Portraits of George Washington and photos of the Brooklyn Bridge will be arriving at every New York City public school this summer, courtesy of a new initiative that aims to expose students to great American art.

Each school will receive a package containing copies of 40 famous paintings and photographs, as well as suggestions on how to incorporate them into lesson plans. Educators said the National Endowment for the Humanities program, called Picturing America, will help teachers struggling with ways to connect art with history.

In August, the materials will be sent to more than 26,000 schools and libraries across the country — including every public school in the city — and additional applications will be accepted later this year.

“We think that the great art of our nation, and art in general, is the most direct entry point into understanding the people, places, and events that form our history,” the chairman of the NEH, Bruce Cole, said.

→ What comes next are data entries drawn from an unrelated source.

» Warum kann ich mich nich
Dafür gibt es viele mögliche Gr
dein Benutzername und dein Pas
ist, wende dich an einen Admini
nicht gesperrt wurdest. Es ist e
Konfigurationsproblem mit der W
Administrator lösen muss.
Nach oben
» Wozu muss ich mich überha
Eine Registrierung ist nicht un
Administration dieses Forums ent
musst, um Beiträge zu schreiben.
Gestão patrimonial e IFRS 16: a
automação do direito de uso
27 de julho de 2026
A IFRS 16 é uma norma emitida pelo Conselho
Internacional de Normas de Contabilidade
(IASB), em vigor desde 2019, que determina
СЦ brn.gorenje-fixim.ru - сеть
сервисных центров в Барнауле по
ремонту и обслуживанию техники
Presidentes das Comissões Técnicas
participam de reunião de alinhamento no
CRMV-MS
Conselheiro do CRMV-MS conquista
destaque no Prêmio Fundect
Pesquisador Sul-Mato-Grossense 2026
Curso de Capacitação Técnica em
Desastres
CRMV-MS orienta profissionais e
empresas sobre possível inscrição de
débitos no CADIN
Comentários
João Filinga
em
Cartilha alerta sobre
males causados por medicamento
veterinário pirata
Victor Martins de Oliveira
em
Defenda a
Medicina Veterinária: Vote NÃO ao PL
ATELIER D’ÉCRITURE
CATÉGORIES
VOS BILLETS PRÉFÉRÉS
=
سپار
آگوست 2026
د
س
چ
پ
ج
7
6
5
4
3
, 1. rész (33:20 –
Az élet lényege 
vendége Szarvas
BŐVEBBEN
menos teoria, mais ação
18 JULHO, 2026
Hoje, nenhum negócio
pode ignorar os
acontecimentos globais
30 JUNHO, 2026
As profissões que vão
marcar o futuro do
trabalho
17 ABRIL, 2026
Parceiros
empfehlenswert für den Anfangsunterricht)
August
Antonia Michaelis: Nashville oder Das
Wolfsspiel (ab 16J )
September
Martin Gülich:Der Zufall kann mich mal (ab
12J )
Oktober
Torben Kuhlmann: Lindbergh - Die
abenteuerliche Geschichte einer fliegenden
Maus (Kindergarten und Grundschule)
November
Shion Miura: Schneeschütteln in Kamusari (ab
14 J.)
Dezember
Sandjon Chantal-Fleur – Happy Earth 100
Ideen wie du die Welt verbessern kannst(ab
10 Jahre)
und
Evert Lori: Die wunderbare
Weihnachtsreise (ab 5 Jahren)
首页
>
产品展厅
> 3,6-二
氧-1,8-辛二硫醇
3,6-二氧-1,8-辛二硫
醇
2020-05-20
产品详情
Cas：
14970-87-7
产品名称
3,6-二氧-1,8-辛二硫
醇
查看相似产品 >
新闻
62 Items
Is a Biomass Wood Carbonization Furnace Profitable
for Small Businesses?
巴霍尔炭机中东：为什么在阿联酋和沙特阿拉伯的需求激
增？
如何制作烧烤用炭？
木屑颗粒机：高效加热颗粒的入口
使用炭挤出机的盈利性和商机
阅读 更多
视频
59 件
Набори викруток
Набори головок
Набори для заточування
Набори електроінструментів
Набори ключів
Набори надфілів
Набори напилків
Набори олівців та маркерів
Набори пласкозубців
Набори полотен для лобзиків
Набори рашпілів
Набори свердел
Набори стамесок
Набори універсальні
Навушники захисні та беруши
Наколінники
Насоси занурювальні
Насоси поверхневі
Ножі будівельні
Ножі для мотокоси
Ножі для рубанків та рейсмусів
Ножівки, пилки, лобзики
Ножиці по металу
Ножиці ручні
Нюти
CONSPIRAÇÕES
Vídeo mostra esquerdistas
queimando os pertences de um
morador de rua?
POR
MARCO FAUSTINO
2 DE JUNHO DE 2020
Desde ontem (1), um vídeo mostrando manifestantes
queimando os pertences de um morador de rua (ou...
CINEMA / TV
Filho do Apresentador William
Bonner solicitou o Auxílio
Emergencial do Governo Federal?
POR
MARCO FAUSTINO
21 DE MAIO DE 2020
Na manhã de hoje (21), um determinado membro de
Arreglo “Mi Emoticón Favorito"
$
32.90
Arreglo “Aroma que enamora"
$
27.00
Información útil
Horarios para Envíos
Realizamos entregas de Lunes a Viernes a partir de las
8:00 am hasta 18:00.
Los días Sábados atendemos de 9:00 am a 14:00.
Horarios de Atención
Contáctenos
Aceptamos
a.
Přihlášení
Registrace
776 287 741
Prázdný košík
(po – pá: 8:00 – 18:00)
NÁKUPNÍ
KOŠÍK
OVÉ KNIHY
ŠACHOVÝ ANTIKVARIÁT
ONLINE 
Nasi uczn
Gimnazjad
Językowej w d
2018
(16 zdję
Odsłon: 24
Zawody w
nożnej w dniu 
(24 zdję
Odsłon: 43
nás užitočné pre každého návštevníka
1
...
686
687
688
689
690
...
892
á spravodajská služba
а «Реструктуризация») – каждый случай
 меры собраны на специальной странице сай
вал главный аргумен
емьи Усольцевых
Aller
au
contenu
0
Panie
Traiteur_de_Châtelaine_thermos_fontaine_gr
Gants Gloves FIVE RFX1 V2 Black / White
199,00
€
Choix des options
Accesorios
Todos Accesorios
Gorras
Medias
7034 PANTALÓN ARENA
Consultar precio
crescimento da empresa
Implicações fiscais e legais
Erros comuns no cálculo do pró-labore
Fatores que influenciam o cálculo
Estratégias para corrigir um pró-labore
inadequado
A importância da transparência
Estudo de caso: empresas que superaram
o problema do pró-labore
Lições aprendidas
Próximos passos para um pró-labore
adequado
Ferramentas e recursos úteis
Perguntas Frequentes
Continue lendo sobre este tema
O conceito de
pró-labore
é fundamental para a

The announcement of the recipients coincides with the start of P.S. Arts Week in the city. Both events come amid a rising chorus of concern that art is being cut out of the public schools.

The executive director of the city-based Center for Arts Education, Richard Kessler, said the city may not be prepared to reap the new program’s benefits. A focus on standardized test preparation, both in New York and nationwide, has sidelined education in the arts, he said.

“You have to ask, is there room for this? Does this fit into something we’re already doing? Is there time in the school day to do this?” Mr. Kessler said. “All of these things make it a complicated question as to whether a principal or a teacher can embrace Picturing America.”

New York teachers who have already received the materials through a pilot program gave them good reviews. A librarian at the William McKinley School in Manhattan, Cheryl Wolf, said she uses James Karales’s famed photo of the 1965 march on Montgomery to add to a discussion on civil rights. A librarian at American Sign Language and English Lower School, Sarah Paulson, said she posted the images on the walls along with pieces of paper the students could use to respond to them. One of her favorites is a depiction of the midnight ride of Paul Revere.

“It’s good to have artwork in the building that’s of the size that kids can walk through the hallways and take look at it and ponder,” she said. “I try to get across the fact that they’re part of this culture.”